**AIM OF THE EXERCISE**
Output only the line that contains "right eye: (743, 235)" and the lines after it, all verbatim, through the last one below.
════════════════════
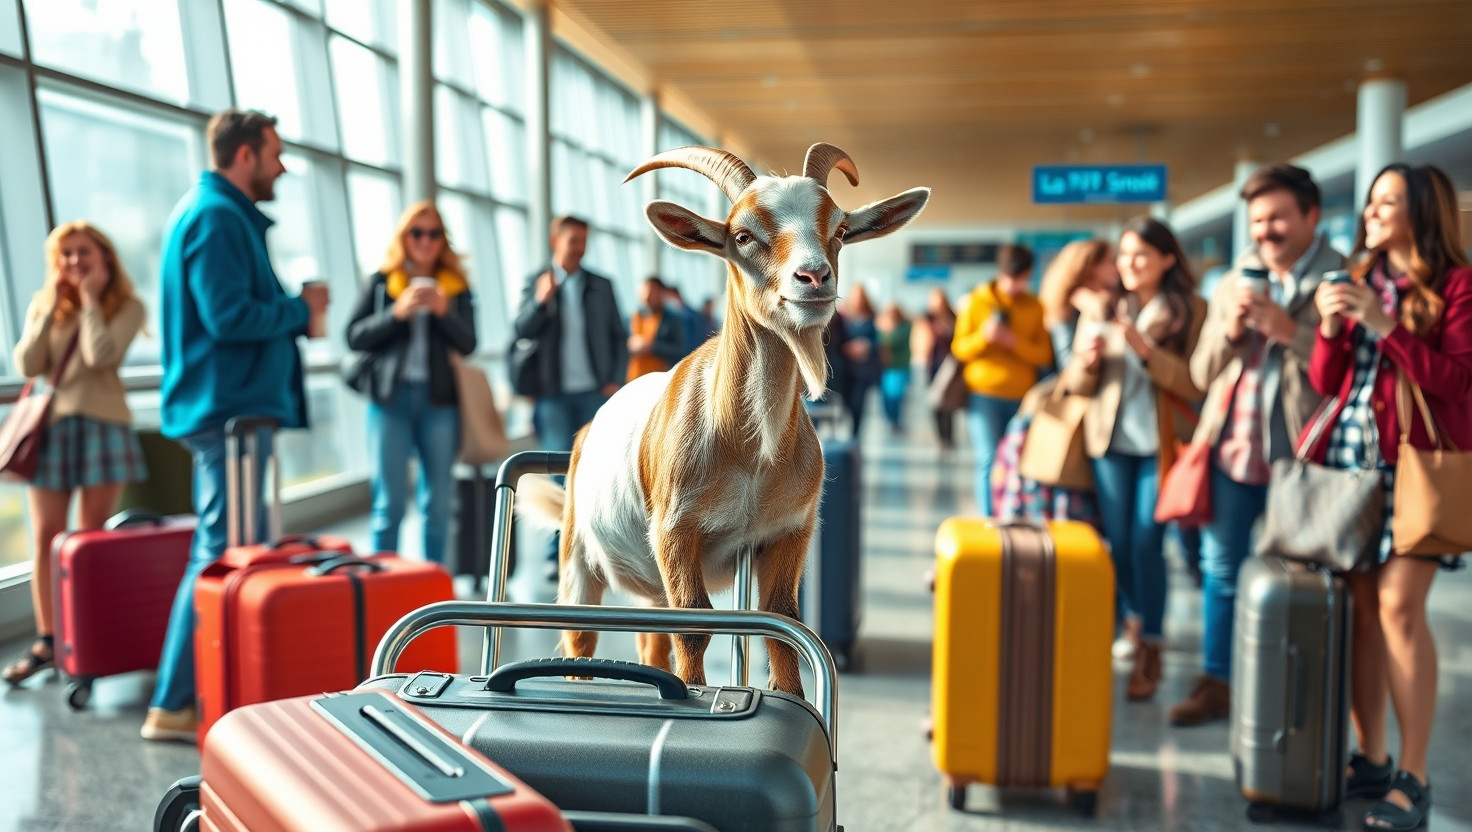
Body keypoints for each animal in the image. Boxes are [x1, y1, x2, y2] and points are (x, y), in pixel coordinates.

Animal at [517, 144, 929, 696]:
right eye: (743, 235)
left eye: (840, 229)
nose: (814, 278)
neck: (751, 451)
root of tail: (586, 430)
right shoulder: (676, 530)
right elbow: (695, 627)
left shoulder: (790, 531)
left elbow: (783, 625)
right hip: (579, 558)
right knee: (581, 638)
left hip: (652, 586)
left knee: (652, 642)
════════════════════
**RESPONSE FOR THIS EXERCISE**
right eye: (743, 235)
left eye: (840, 229)
nose: (814, 278)
neck: (751, 451)
root of tail: (586, 430)
right shoulder: (676, 530)
right elbow: (695, 627)
left shoulder: (790, 531)
left elbow: (783, 625)
right hip: (579, 558)
right knee: (581, 638)
left hip: (652, 586)
left knee: (652, 642)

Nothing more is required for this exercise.